El matrimonio de Morgana con el hijo de Alí Babá se celebró sin tardanza ante el kadí y los testigos, en medio de gran alegría y regocijo. El cuerpo del jefe de los bandidos, ¡que él sea maldito!, se enterró en secreto en la fosa común que había servido de sepultura a sus antiguos compañeros.
En este momento, Schahrazada vio que amanecía y, discreta, se calló.
PERO CUANDO LLEGO LA 860 NOCHE
Dijo Schahrazada:
“Después del matrimonio de su hijo, Alí Babá escuchaba atentamente las opiniones de Morgana, y, siguiendo sus consejos, durante algún tiempo se abstuvo de volver a la caverna por temor de encontrar a los dos bandidos restantes, cuya muerte ignoraba, y que en realidad, como tú sabes, rey afortunado, habían sido ejecutados por orden de su capitán.
Hasta que pasó un año no estuvo tranquilo a ese respecto, pero una vez hubo transcurrido ese tiempo se decidió a visitar la caverna en compañía de su hijo y de la avisada Morgana. Ésta, que durante el camino no dejó de observar cuanto veía, al llegar a la roca se apercibió de que los arbustos y las grandes hierbas obstruían por completo el sendero que rodeaba a aquélla y que, por otra parte, en el suelo no había rastro de pisadas humanas ni huella alguna de caballos, por lo que, deduciendo que desde mucho tiempo atrás nadie debía haberse acercado a aquellos parajes, dijo a Alí Babá: “¡Oh tío mío! ¡No hay inconveniente; podemos entrar sin peligro!” Alí Babá extendió las manos hacia la puerta de piedra y pronunció la fórmula mágica, diciendo “¡Sésamo, ábrete!” Lo mismo que otras veces, la huerta obedeció como si fuese movida por servidores invisibles y se abrió dejando paso libre a Alí Babá, a su hijo, y a la joven Morgana. El antiguo leñador comprobó que, en efecto, nada había cambiado desde su última visita al tesoro; por lo que se apresuró a mostrar a Morgana y a su hijo las fabulosas riquezas, de las que era él único dueño.

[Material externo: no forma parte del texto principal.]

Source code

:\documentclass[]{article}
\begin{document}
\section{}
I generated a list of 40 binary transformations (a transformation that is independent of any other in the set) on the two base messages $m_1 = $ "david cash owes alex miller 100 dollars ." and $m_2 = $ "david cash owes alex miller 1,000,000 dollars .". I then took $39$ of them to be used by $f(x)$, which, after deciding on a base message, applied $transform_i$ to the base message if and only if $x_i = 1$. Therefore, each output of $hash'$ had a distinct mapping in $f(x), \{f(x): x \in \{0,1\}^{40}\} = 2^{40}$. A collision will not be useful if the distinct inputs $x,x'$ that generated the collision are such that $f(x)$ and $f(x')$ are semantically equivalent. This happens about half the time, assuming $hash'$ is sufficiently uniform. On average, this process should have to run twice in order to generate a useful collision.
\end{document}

Una vez que vieron cuanto había en la caverna, llenaron de oro y pedrería tres sacos grandes que habían llevado con ellos y, volviendo sobre sus pasos, después de pronunciar la fórmula de apertura, salieron de la cueva.
Desde entonces vivieron con tranquilidad, usando con moderación y prudencia las riquezas que les había otorgado el Generoso, que es el único grande. Así es como Alí Babá, el leñador propietario de tres asnos por toda fortuna, llegó a ser, gracias a su destino, el hombre más rico y respetado de su ciudad natal.
¡Gracias a Aquel que da sin medida a los humildes de la tierra! He aquí, ¡oh rey afortunado! -continuó diciendo Schahrazada-; lo que sé de la historia de Alí Babá y los cuarenta ladrones, pero ¡más sabio es Alah!
El rey Schahriar dijo:
-Ciertamente, Schahrazada, que ésta es una historia asombrosa, pues la joven Morgana no tiene par entre las mujeres de hoy. Bien lo sé yo, que me vi obligado a cortar la cabeza de todas las desvergonzadas de mi palacio.